Australian political party leadership election

A spill of the leadership of the Liberal Party of Australia took place on 3 April 1990, following the defeat of the Liberal Party at the federal election five days earlier. The spill was won by John Hewson over Peter Reith by 62 votes to 13. Reith was then elected deputy leader of the Party.

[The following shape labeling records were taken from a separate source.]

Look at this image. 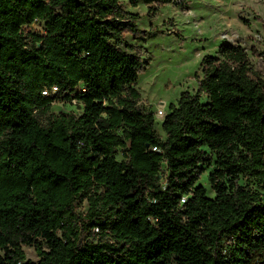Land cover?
Returning <instances> with one entry per match:
<instances>
[{
  "label": "trees",
  "instance_id": "1",
  "mask_svg": "<svg viewBox=\"0 0 264 264\" xmlns=\"http://www.w3.org/2000/svg\"><path fill=\"white\" fill-rule=\"evenodd\" d=\"M138 20L120 0H0V264H264V77L222 44L163 140L124 47Z\"/></svg>",
  "mask_w": 264,
  "mask_h": 264
},
{
  "label": "rangeland",
  "instance_id": "2",
  "mask_svg": "<svg viewBox=\"0 0 264 264\" xmlns=\"http://www.w3.org/2000/svg\"><path fill=\"white\" fill-rule=\"evenodd\" d=\"M120 1L126 11L139 16L137 25L141 33L126 35L124 47L147 62L137 89L141 93L140 105L148 111L155 114L161 107L167 111L183 92L194 94L201 77L202 59L217 56L224 43L243 46L254 70L264 77V0H184L179 5L141 0L136 8L128 0ZM39 27L32 26V30L38 31ZM52 112L79 115L82 108L59 101L53 105ZM155 129L165 140L159 119ZM118 158L123 159L122 155ZM211 171L206 169L198 184L213 198ZM87 209L84 203L78 210L86 213ZM24 251L28 260H39L34 248L25 246Z\"/></svg>",
  "mask_w": 264,
  "mask_h": 264
},
{
  "label": "built area",
  "instance_id": "3",
  "mask_svg": "<svg viewBox=\"0 0 264 264\" xmlns=\"http://www.w3.org/2000/svg\"><path fill=\"white\" fill-rule=\"evenodd\" d=\"M73 104H77L75 101L73 102ZM167 115V111L164 110V107H161L160 109H158V111L155 113V117L156 119H159L161 122L165 119Z\"/></svg>",
  "mask_w": 264,
  "mask_h": 264
}]
</instances>
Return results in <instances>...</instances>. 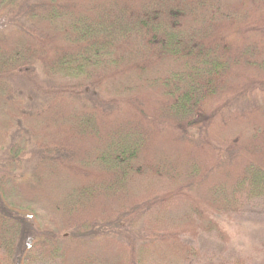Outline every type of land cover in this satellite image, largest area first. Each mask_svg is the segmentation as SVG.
<instances>
[{
  "label": "trees",
  "instance_id": "1",
  "mask_svg": "<svg viewBox=\"0 0 264 264\" xmlns=\"http://www.w3.org/2000/svg\"><path fill=\"white\" fill-rule=\"evenodd\" d=\"M253 91L264 0H0V264H193L185 238L228 245L221 218L264 200Z\"/></svg>",
  "mask_w": 264,
  "mask_h": 264
},
{
  "label": "rangeland",
  "instance_id": "2",
  "mask_svg": "<svg viewBox=\"0 0 264 264\" xmlns=\"http://www.w3.org/2000/svg\"><path fill=\"white\" fill-rule=\"evenodd\" d=\"M31 71L38 82L33 86L31 79L23 76L17 81V85L27 92L26 98L33 103L41 96V93L38 92V87L39 85H44L45 80L40 81L41 74L38 70L31 69ZM250 101L263 102L264 94L259 91H253L245 101V104H249ZM242 204L243 209L238 215L221 218L223 226L230 235V243L228 245H225L216 233H202L195 240L190 237L185 238V243L199 250L201 254L196 260L197 262L195 261L193 264H204L210 259L215 260H213L212 264H218L221 260H225L224 258L232 259L238 257L247 258L248 264H264V200L246 199L242 201ZM140 227L141 224L139 223L136 229L138 230ZM28 264L56 263L45 261L36 254L35 259L30 260Z\"/></svg>",
  "mask_w": 264,
  "mask_h": 264
}]
</instances>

An election for the deputy leadership of the party was held, as under Liberal Party rules, all leadership positions are declared vacant after a general election, no matter what the outcome.

==Background==
Despite winning a slim majority (50.10 percent) of the two-party vote in the 1990 election, the Coalition came seven seats short of government. Andrew Peacock stood down as leader less than a year since he replaced John Howard, and supported his Shadow Treasurer John Hewson to replace him.

==Candidates==
- John Hewson, Shadow Treasurer, Member for Wentworth
- Peter Reith, Shadow Minister for Education, Member for Flinders
- Alasdair Webster, Member for Macquarie

==Potential candidates who declined to run==
- John Howard, Shadow Minister for Industry, Technology and Commerce, Member for Bennelong

==Results==

The following tables gives the ballot results:

===Leadership ballot===

| Name |  | Votes | Percentage |
|---|---|---|---|
|  | John Hewson | 62 | 75.5 |
|  | Peter Reith | 13 | 16.2 |
|  | Alasdair Webster | 5 | 8.3 |

===Deputy leadership ballot===

| Name |  | Final ballot | Percentage |
|---|---|---|---|
|  | Peter Reith | 44 | 55.7 |
|  | David Jull | 35 | 44.3 |
|  | Fred Chaney | Eliminated |  |

Other candidates:

- Peter Shack
- Julian Beale
- Ken Aldred
- Kathy Sullivan
- Bill Taylor

==Aftermath==
After his election as leader, Hewson endorsed former leader Peacock as his deputy, which caused a furore with Howard supporters, however, Peacock had no interest in becoming deputy leader again and withdrew happily. Peter Reith was instead elected deputy in a close contest against Peacock supporter David Jull.